Residence test for tax purposes and remittance basis principle


The French High Tax Court (Concil of State) ruled on the impact of the regime of the ‘remittance basis’ on the quality of resident within the meaning of the Franco-British convention.

CE 27 juillet 2012 n° 337656 et 337810, 9e et 10e s.-s., min. c/ R.

Tax treaties, when they refer to the tax convention model of the OECD, mean by ‘resident‘ of a State «(…)» any person who, under the laws of that State, who is liable to tax in that State, because of his home, his residence of its seat of management or any other criterion of a similar nature (…). “However, this expression does not include persons who are subject to tax in that State only for the income from sources in that State or capital which is located” (article 4, 1 of the model tax convention of the OECD). In this case, a person, natural or legal, is only a “resident” of a State, eligible for the benefit of tax if, conventions, it is not exempt of tax in this State but still if it is taxable on a plate that is not limited to only revenue that take their source.

It is the scope of this rule which has been the subject of commentary decision, about a physical person who, residing in the United Kingdom had not paid tax on the income in that State in respect of its foreign source income, in the case of dividends paid by companies French (CE 27 juillet 2012 n°s 337656 et 337810, Regazzacci). The Council of State has admitted that such taxpayer can be a “resident” within the meaning of the Franco-British tax convention of May 22, 1968, then in force, however as the clause of the taxation of how nuanced depending on the applicable treaty provisions.

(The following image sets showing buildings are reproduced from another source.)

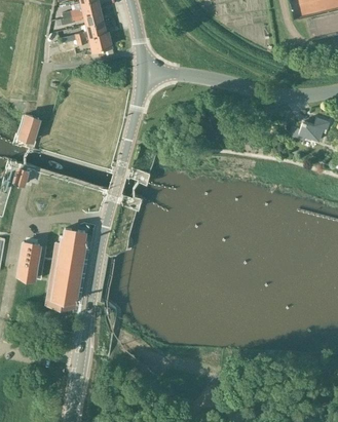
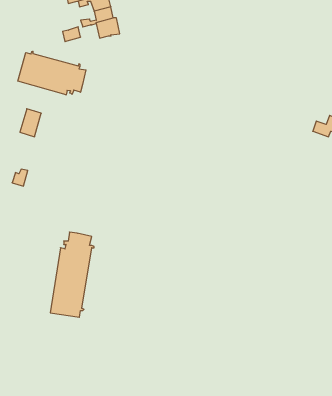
building: none -> [18,51,86,95]
building: [17,243,47,280] -> none

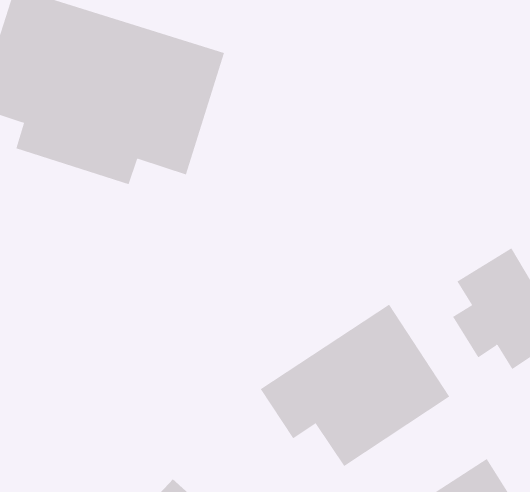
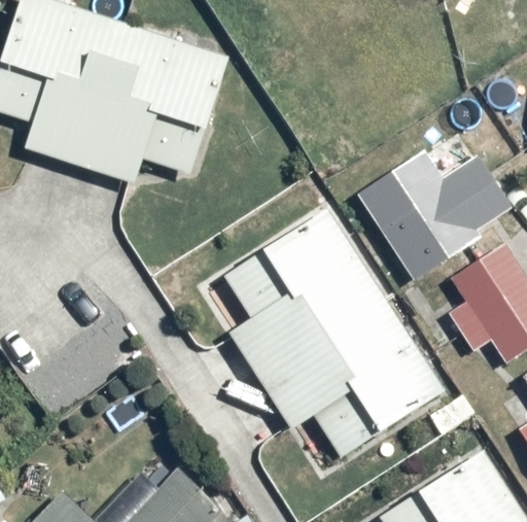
building: none -> [357,150,511,280]
building: none -> [226,210,386,382]

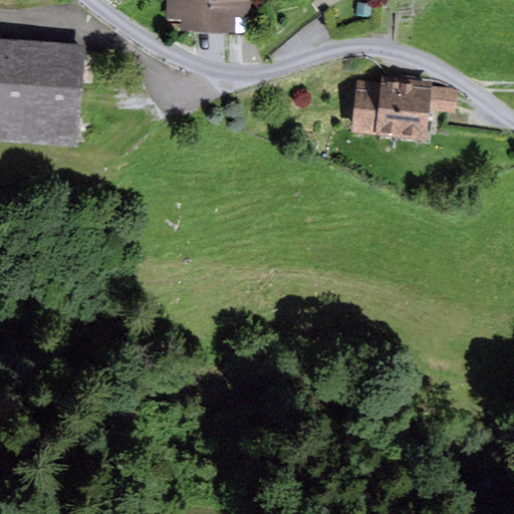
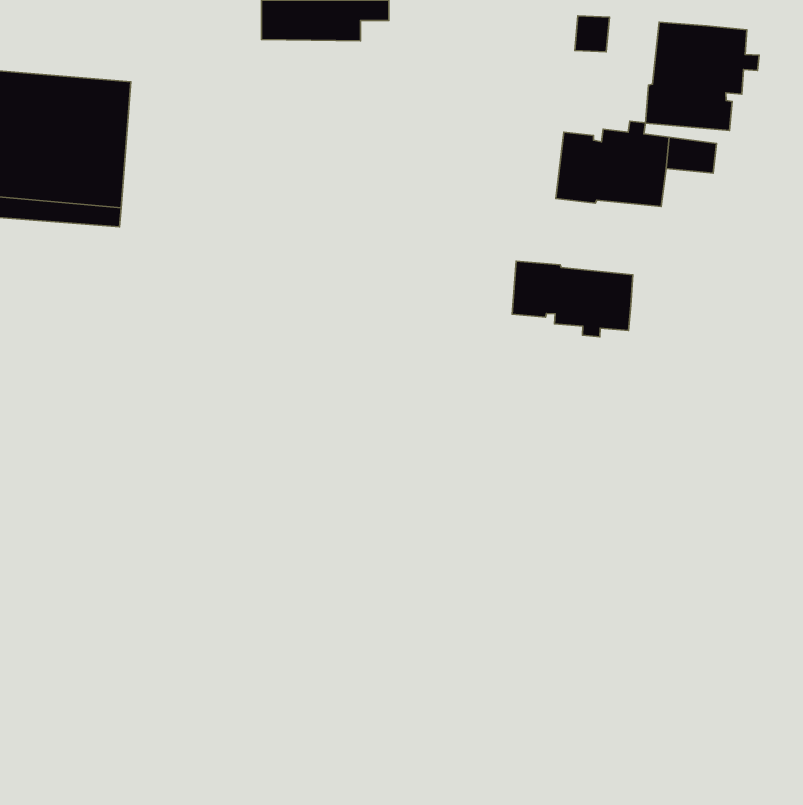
building: none -> [646,22,759,130]
building: none -> [512,261,633,337]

The facts related to the case were simple. Mr Regazzacci, residing in the United Kingdom had received, in 1996, 1997 and 1998 dividends paid by three French companies. At the time of the distribution, it had been applied Franco-British tax treaty, so that the French withholding tax rate had been reduced by 25% (internal rates of the time) to 15% (reduced rate conventional) and that have tax, then attached to dividends distributed by French companies, had been refunded under deduction of the withholding of 15%.

But, as a result of a tax audit, the administration has challenged these benefits on the basis that the taxpayer had not imposed on the United Kingdom on dividends from French companies. Indeed, he had the ‘remittance basis‘ mechanism whereby natural persons of foreign nationality residing in the United Kingdom aren’t necessarily taxable only on their UK source income and are taxed on their foreign earnings if they are repatriated or used in the United Kingdom. The administration had considered that it was not a “resident” within the meaning of the Franco-British convention in its version applicable at the time of the facts, which included, on this point, the requirements of article 4 1 of the OECD (No. 1) model. Indeed, the applicant did not have been imposed on the United Kingdom on source outside that State revenues.
The Council of State did not follow the administration; It has adopted a liberal interpretation, judging that the person concerned had the quality of ‘resident’ of the United Kingdom even though it had not actually imposed on the United Kingdom on any foreign income in respect of the years involved. Stop laying in principle that a natural person subject to tax to the United Kingdom because of his domicile, residence, place of management or any other criterion of a similar nature, is not likely to lose the quality of tax resident of the United Kingdom on the sole ground that, not having the nationality British, all or part of its foreign source income can, in application of the system of the ‘remittance basis’, not be imposed on the United Kingdom to the title of the year in which they are seen but only in respect of the year during which they are repatriated or used in the United Kingdom.
The Council of State is, indeed, that the regime of the ‘remittance basis’ is not intended to permanently exempt from UK income tax revenues from non-UK source, but simply provides no understanding that income in the bases of this tax until their repatriation or their use to the United Kingdom; Subsequently, therefore that it was established and undisputed that the applicant was well, for the years in question, subject to UK at his residence tax at United Kingdom under domestic law, the fact that the French source dividends have not imposed at the United Kingdom in respect of the year of their perception did not look at it as being subject to tax in this country for its only UK source income. It is therefore considered that the French withholding tax rate could be reduced to 15% by the Franco-British convention.

The Regazzacci decision is very interesting and, in short, fairly innovative, on the interpretation of tax treaties. One cannot, indeed, be surprised by what the State Council gives two different meanings to the same expression, that of taxability, for the application of the same tax convention but about two different conventional stipulations:
When the expression is used to determine whether a person is a “resident” of the United Kingdom, the condition is interpreted as referring to a theoretical, hypothetical tax and which may well never happen. This is a simple virtual imposition, the only condition being that it is provided by British law.
but when it comes to decide if have tax or not should be transferred, the same condition is interpreted to mean an effective tax liability to the United Kingdom in respect of dividends received.